Rencana dan Kejutan

Belum terlalu larut, tapi rasa lelahku membuatku tetap terlelap dalam pelukannya. Aku menghargai kesempatan ini—tidur di sampingnya adalah sesuatu yang tidak pernah bisa kurasakan sejak kami tiba di Kuil Giok, dan itu membuatku sangat nyaman sehingga ketika aku terbangun, ruangan sudah diselimuti kegelapan. Kepalaku masih bersandar nyaman di bahunya, dan selimut telah dibersihkan baru lagi.

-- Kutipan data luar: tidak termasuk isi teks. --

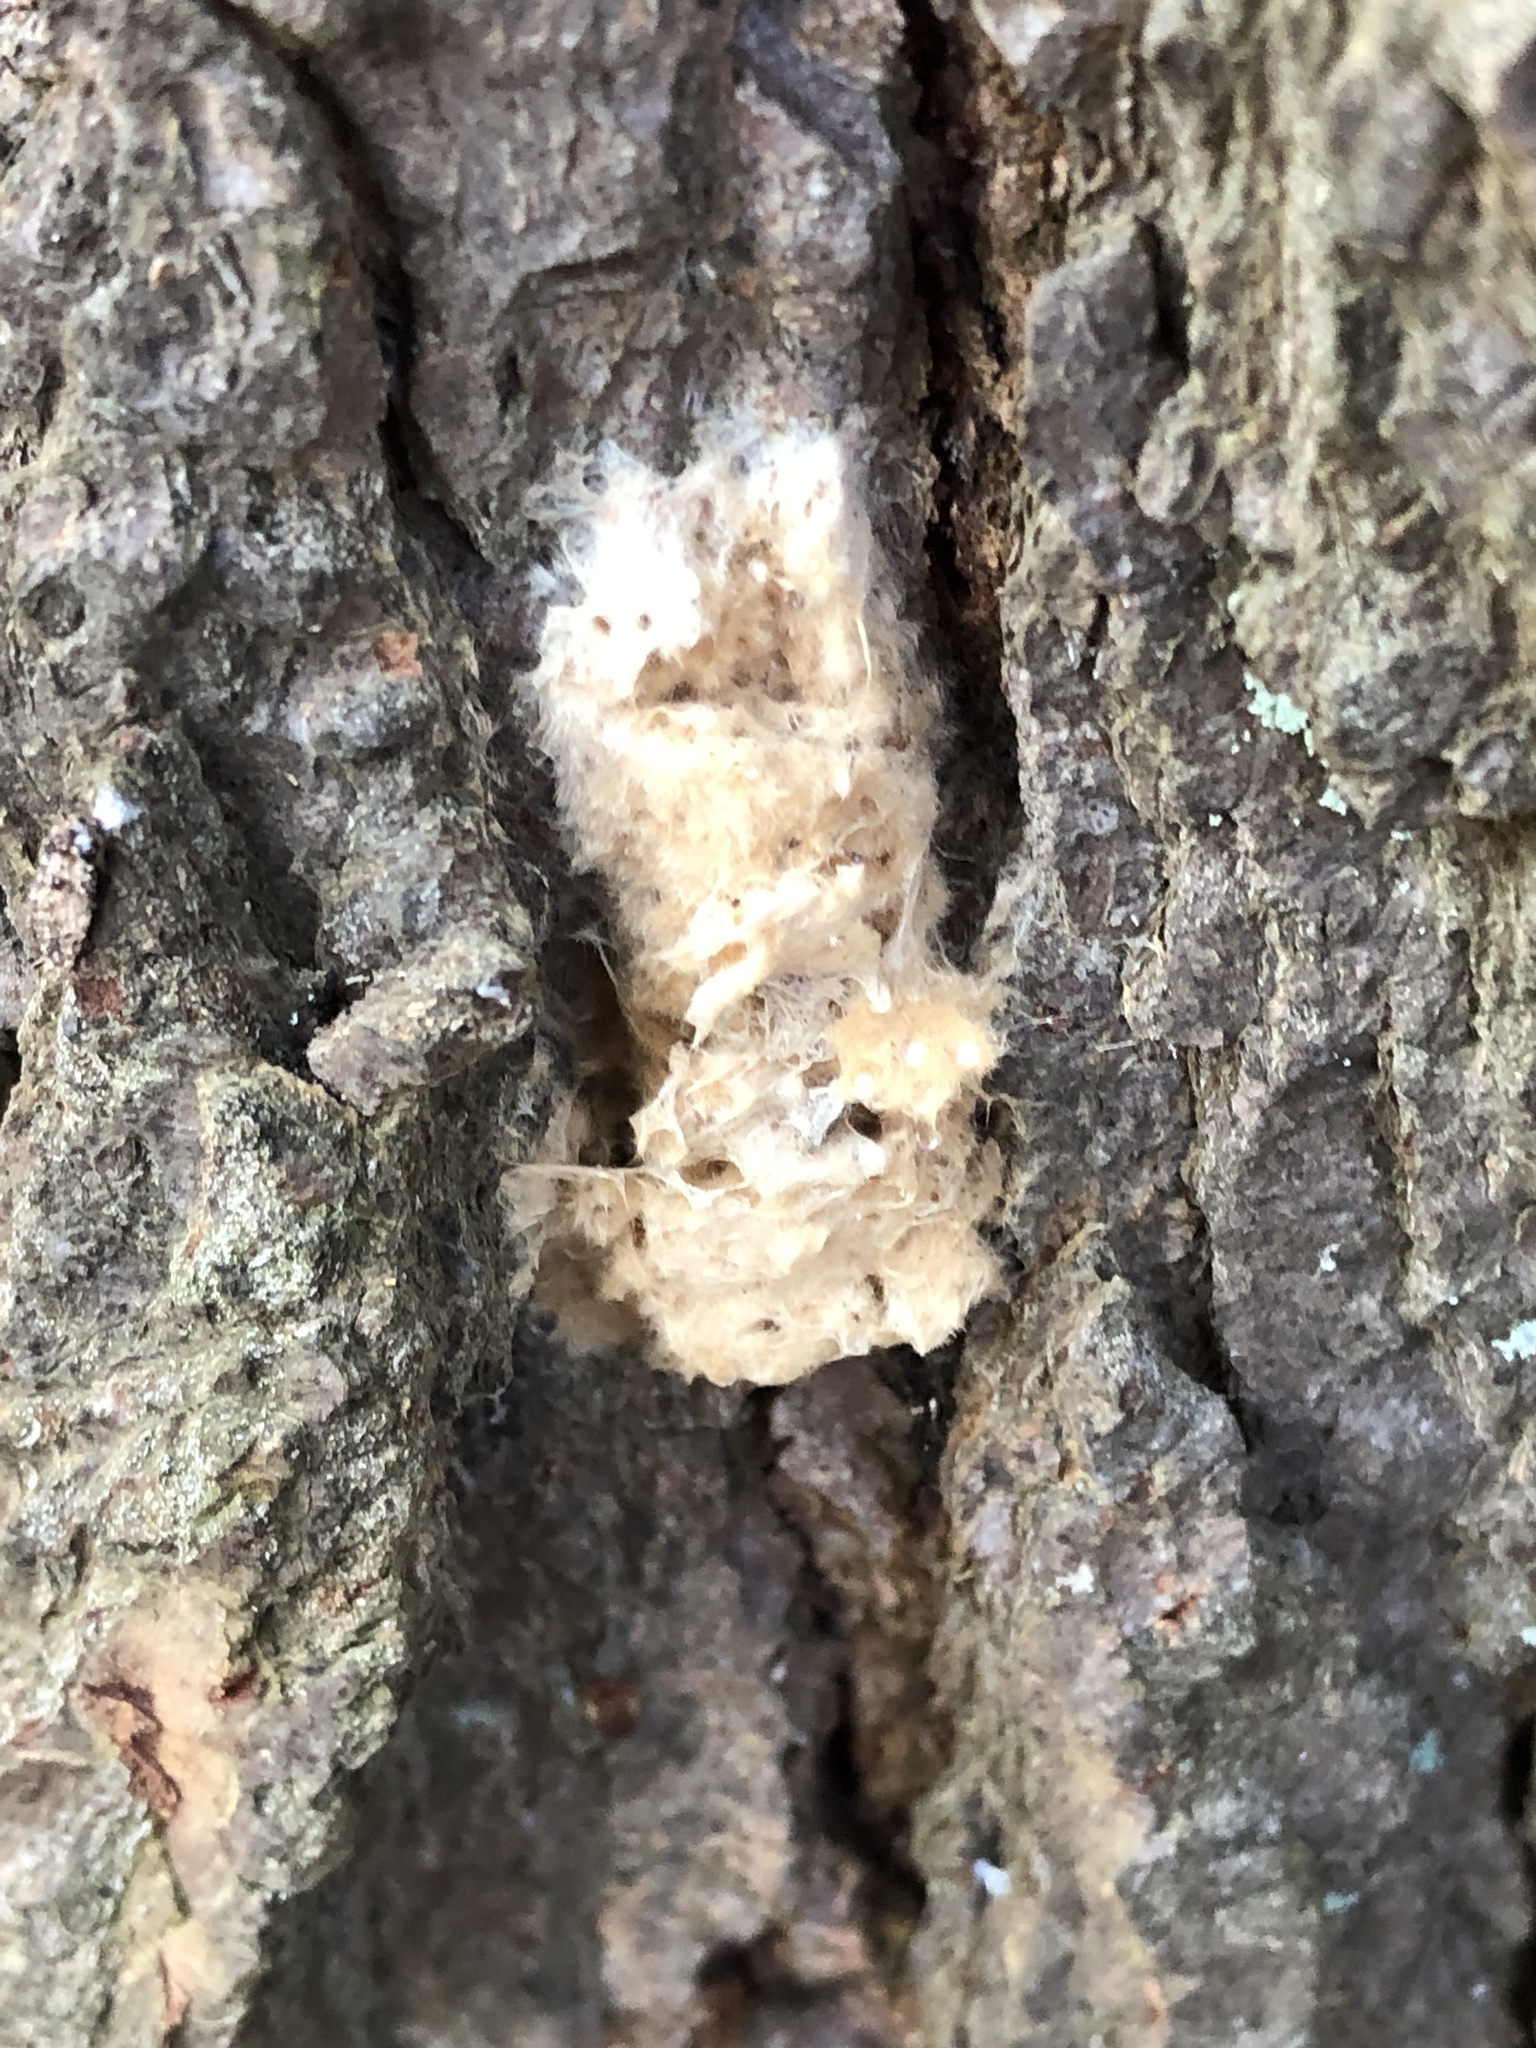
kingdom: Animalia
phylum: Arthropoda
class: Insecta
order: Lepidoptera
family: Erebidae
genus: Lymantria
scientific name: Lymantria dispar
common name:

"Jam berapa sekarang?" tanyaku. Suaraku sedikit serak dari semua teriakan tadi, dan aku membersihkan tenggorokanku dengan agak malu. Efek krim sudah lama hilang, tapi kenangan gegilanya masih ada, mengancam akan membakarku sekali lagi. Aku berusaha menenangkan sensasi itu.

"Baru lewat tengah malam." Dia mencium keningku seperti biasa di pagi hari ketika kami terbangun bersama. Namun terdapat kelelahan yang tidak biasa dalam suaranya.

"Kamu terjaga sepanjang waktu?" Aku menatap ke atas ke arahnya. Apakah dia tidak mau merisikokan terlelap hingga pagi saat semua orang lain sudah keluar?